Set problem 1: In the entries, can you change "collection date" to "date collected" throughout the part that opens with the line containing "genus: Nephrolepis" and closes with the line containing "county / district: Inyo", keeping everything else the same and returning only those lines?

Source document:
______________________________

It was occasioned by my research to follow up on what may be my actual discovery…

Emperor Norton was attending pro-suffrage events AT LEAST 7 YEARS EARLIER — in 1871.

The fight for women’s right to vote arrived some 20 years later on the Pacific coast than it did on the East — with pro-suffrage lectures taking place on the East Coast starting in the late 1840s and in San Francisco starting in the late 1860s.

What was called a “convention” during this period was not exactly as we think of it now — a calendared annual gathering in a single venue lasting maybe 4 or 5 days max.

Rather, a “convention” could be called at any time and could last for several days or even some weeks in response to enthusiasm for the event — and it could be held across multiple venues, depending on availability.

The first large-scale San Francisco “convention” for women’s suffrage — signaling the maturity of a West Coast movement to recognize women’s right to vote — was in September–October 1869, at the Mercantile Library.

The second convention was held in January 1870 — primarily at Dashaway Hall but occasionally at the Mercantile.

The third convention took place 16–19 May 1871 at Pacific Hall, which was on the second floor of the California Theatre building, on Bush Street (north side) between Kearny and Dupont (now Grant).

Here’s the building in 1869:

 

California Theatre and Pacific Music Hall, c. 1869. By Eadweard Muybridge (1830–1904). Collection of the Bancroft Library, UC Berkeley. Source: Bancroft

 

This convention was called by the California Woman Suffrage Association but — reflecting its regional aspirations — was styled as the Pacific Slope Woman Suffrage Convention, with speakers and representatives from Nevada, Oregon, and Idaho, as well as California.

______________________________

Provided data:
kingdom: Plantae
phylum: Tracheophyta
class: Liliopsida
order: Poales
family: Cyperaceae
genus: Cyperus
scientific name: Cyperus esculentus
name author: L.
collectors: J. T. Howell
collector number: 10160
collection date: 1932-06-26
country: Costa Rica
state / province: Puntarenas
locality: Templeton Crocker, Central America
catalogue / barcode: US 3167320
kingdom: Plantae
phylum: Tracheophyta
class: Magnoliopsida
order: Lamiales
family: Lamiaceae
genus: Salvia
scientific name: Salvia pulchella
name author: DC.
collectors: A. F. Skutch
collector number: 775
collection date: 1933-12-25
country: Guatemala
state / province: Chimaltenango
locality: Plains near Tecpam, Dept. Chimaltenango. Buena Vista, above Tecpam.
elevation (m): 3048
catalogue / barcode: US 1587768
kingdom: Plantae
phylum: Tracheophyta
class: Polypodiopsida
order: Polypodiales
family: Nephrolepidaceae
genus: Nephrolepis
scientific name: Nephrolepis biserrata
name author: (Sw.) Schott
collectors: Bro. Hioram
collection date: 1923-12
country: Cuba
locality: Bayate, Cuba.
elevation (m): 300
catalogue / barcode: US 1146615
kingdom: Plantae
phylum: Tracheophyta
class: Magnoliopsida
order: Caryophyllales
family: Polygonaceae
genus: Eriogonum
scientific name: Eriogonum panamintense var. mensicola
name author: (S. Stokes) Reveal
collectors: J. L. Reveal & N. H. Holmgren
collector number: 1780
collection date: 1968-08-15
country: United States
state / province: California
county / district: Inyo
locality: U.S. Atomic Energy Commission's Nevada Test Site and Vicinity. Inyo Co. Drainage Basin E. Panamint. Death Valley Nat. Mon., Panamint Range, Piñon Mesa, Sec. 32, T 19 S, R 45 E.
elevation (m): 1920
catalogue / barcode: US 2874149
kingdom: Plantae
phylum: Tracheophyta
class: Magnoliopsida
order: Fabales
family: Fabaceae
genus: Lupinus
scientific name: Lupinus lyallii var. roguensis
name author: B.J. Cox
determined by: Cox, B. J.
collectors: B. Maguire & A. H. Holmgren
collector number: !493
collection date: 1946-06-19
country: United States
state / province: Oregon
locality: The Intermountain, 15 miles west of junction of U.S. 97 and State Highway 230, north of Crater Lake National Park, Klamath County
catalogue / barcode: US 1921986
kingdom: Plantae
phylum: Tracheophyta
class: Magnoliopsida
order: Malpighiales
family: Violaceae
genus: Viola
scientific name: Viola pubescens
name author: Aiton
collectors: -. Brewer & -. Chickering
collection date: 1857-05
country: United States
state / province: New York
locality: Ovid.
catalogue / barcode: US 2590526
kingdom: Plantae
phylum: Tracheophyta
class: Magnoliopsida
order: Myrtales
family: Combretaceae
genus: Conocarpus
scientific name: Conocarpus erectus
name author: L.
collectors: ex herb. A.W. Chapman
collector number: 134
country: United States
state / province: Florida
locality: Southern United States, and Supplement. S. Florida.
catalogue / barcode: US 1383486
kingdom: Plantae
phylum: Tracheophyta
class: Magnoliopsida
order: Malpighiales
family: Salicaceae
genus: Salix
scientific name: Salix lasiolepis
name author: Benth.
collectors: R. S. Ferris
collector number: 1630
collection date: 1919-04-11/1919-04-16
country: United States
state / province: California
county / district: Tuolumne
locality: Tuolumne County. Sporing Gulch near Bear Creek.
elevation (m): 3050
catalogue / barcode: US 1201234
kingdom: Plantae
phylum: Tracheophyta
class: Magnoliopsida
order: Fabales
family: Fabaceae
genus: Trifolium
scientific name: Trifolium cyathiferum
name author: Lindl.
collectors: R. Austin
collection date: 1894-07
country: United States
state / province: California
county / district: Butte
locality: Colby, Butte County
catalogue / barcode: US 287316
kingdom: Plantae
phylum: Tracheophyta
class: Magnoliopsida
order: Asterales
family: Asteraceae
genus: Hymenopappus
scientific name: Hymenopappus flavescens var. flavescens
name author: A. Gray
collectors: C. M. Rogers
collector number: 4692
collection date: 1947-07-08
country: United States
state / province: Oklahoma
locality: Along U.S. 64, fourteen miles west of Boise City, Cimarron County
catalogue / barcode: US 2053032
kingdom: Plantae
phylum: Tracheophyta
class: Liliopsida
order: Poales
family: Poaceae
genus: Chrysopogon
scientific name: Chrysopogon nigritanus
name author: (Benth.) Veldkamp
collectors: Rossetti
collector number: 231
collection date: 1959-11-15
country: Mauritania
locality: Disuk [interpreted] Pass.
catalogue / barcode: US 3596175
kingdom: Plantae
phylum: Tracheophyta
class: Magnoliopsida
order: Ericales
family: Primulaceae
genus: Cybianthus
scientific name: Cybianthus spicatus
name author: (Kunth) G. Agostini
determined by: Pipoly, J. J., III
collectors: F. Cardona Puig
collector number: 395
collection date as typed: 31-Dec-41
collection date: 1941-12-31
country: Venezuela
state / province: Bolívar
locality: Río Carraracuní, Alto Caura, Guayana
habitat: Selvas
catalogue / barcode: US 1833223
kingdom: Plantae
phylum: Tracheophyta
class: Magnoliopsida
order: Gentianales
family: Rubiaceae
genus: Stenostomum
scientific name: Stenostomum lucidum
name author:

______________________________

Set problem 2: How would you translate this sentence from the passage on the San Francisco suffrage conventions into Spanish: "The second convention was held in January 1870 — primarily at Dashaway Hall but occasionally at the Mercantile."

Complete answer 1:
genus: Nephrolepis
scientific name: Nephrolepis biserrata
name author: (Sw.) Schott
collectors: Bro. Hioram
date collected: 1923-12
country: Cuba
locality: Bayate, Cuba.
elevation (m): 300
catalogue / barcode: US 1146615
kingdom: Plantae
phylum: Tracheophyta
class: Magnoliopsida
order: Caryophyllales
family: Polygonaceae
genus: Eriogonum
scientific name: Eriogonum panamintense var. mensicola
name author: (S. Stokes) Reveal
collectors: J. L. Reveal & N. H. Holmgren
collector number: 1780
date collected: 1968-08-15
country: United States
state / province: California
county / district: Inyo

Complete answer 2: La segunda convención se celebró en enero de 1870, principalmente en Dashaway Hall, pero ocasionalmente en el Mercantile.